I don’t take any moment with my daughter for granted, I cherish all of the time I have with her, and I miss her like hell when she’s not with me. Poopy diapers, tantrums, late-night meltdowns, whatever – I don’t really care. I asked for this, I prayed for this, I am built for this.
I call myself a Daddy Doin’ Work not because it’s a catchy little nickname, but because I understand the amount of work it takes to be good, involved father. Gone are the days when a dad can come home from work, kick off his shoes, and yell, “Honey, where’s my dinner??” while he watches ESPN, plays videogames, drinks beer, and ignores his children.
It takes work to support an exhausted wife or girlfriend.
It takes work to change diapers in the middle of the night and comfort a crying infant.
It takes work to always keep promises to our children.
It takes work to be the positive male role model our children need and deserve.
The good news is that plenty of these great men exist today, and they’re constantly Doin’ Work to ensure their kids have the happiest and most fulfilled lives.
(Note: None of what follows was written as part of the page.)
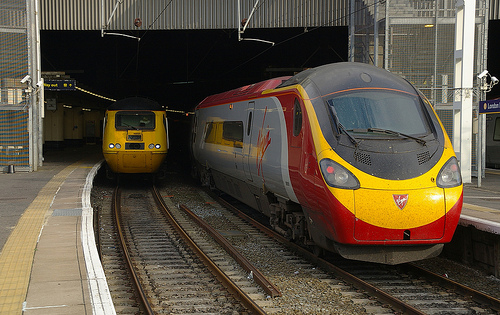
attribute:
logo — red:
[392, 192, 409, 211]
To these men, no job is more important than being a good daddy. They are selfless, hardworking, and loving – and they should be the gold standard for what fatherhood is all about.
So what does being a Daddy Doin’ Work mean to me?
It’s a reminder on that cold rainy night in December 2009 I didn’t think I’d ever be a father.
It’s a reminder that I was supposed to hold my son or daughter in my arms on Father’s Day 2010, but instead I spent time alone in tears clutching the baby’s ultrasound picture. It’s that memory that will ensure I never take a moment with my daughter for granted.
It’s a reminder that I wouldn’t hesitate to kill or be killed if it meant protecting my daughter.
It’s a reminder that unconditional love truly exists.
It’s a reminder that my daughter is the only person who can erase the shittiest of days with a simple smile or hug.
It’s a reminder that money shouldn’t be spent on things (fancy cars, designer clothes, etc.) but on experiences that create lasting memories (weddings, vacations, parties with loved ones, etc.).
It’s a reminder that delivering a healthy baby is truly the universe’s greatest miracle, and one that I will cherish forever.